In eastern India, Kolkata erupted in daily cases after the Hindu festival of Durga Puja.

“Cases are dwindling, official data show that and in hospitals, we can see empty beds again. There was a surge in cases after Pujo, but it never turned into a raging wave like the second wave, ”Dr. Arjun Dasgupta, president of the West Bengal Medical Forum in Kolkata, told Al Jazeera.

“Immunity obtained in exchange for millions of deaths and the first doses of vaccines may have been done together.”

The government of India celebrated a remarkable milestone administering billions The dose of COVID-19 vaccine was recalled on October 21 by Prime Minister Narendra Modi with an address addressed to the nation. This month, the government praised itself for vaccinating nearly 81% of the eligible adult population with the first dose.

Despite early celebrations, it is estimated that only about 40 percent of the population is vaccinated and millions of second doses are being skipped.

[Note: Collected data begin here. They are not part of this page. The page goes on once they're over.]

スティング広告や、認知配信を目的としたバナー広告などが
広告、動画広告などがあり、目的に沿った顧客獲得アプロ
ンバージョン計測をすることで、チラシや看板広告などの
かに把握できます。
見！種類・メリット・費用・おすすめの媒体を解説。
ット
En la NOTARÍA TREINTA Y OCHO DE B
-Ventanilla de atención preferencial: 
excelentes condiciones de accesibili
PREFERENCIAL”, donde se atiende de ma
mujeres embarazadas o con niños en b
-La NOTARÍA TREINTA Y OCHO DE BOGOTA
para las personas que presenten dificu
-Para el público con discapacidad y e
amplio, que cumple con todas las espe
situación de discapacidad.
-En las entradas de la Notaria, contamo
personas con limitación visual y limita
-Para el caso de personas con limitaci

Government data show that more than 120 million people did not receive a second dose.

India has reported a total of 34.5 million COVID-19 cases, second only to the United States. Deaths rose 236 in the last 24 hours to 466,147.

Meanwhile, India has been criticized for relying on digital solutions for its mega vaccination plan as an exclusionary and limiting approach.

On November 2, in an attempt to increase the number of vaccines and vaccinate them to receive a second dose, the Indian government launched a month-long door-to-door campaign, “Har Ghar Dastak” (Joka at Every Door).

“Doubts about vaccines are a serious problem. You can’t do this with OTP [one-time passwords] and applications. They [people] it needs to be traced, from house to house. We have an army of people who have done miracles. That’s how we got rid of smallpox and polio, ”Dasgupta said.